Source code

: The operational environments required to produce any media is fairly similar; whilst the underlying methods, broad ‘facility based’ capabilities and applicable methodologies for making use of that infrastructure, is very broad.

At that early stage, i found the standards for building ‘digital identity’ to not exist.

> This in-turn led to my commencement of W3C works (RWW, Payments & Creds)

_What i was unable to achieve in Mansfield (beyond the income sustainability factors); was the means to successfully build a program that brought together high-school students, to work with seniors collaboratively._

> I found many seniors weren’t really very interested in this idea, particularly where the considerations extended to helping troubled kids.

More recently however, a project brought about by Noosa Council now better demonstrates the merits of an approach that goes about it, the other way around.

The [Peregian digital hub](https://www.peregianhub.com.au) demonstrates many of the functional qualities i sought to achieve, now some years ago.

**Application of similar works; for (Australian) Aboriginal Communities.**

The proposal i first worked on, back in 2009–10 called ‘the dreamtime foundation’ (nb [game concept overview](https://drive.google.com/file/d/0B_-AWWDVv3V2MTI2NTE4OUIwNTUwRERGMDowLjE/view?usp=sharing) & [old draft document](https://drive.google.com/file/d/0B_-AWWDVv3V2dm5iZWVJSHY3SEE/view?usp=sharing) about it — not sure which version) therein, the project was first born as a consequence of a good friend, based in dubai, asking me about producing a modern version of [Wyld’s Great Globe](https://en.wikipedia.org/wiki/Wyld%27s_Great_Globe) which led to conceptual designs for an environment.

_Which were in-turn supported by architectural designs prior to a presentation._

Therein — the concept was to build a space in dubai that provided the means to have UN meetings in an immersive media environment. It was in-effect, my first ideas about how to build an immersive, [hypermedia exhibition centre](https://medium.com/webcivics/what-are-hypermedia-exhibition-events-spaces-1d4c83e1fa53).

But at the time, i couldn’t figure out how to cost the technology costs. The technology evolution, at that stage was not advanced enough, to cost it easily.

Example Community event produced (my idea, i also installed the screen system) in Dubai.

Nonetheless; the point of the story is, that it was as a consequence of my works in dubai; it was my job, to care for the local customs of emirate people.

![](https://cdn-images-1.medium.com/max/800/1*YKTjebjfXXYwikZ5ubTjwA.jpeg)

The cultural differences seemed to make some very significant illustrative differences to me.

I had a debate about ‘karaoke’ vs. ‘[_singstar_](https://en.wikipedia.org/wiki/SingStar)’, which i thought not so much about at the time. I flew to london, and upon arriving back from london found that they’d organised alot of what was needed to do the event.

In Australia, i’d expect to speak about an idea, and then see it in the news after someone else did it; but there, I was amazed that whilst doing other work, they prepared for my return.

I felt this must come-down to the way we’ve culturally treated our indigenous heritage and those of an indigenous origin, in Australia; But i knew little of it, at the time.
◆ ◆ ◆ ◆ ◆ ◆ ◆
◆ **YOUR TASK**
Gather up every line from the listing above in which the word "media" occurs.

◆ **YOUR RESPONSE**
: The operational environments required to produce any media is fairly similar; whilst the underlying methods, broad ‘facility based’ capabilities and applicable methodologies for making use of that infrastructure, is very broad.
Therein — the concept was to build a space in dubai that provided the means to have UN meetings in an immersive media environment. It was in-effect, my first ideas about how to build an immersive, [hypermedia exhibition centre](https://medium.com/webcivics/what-are-hypermedia-exhibition-events-spaces-1d4c83e1fa53).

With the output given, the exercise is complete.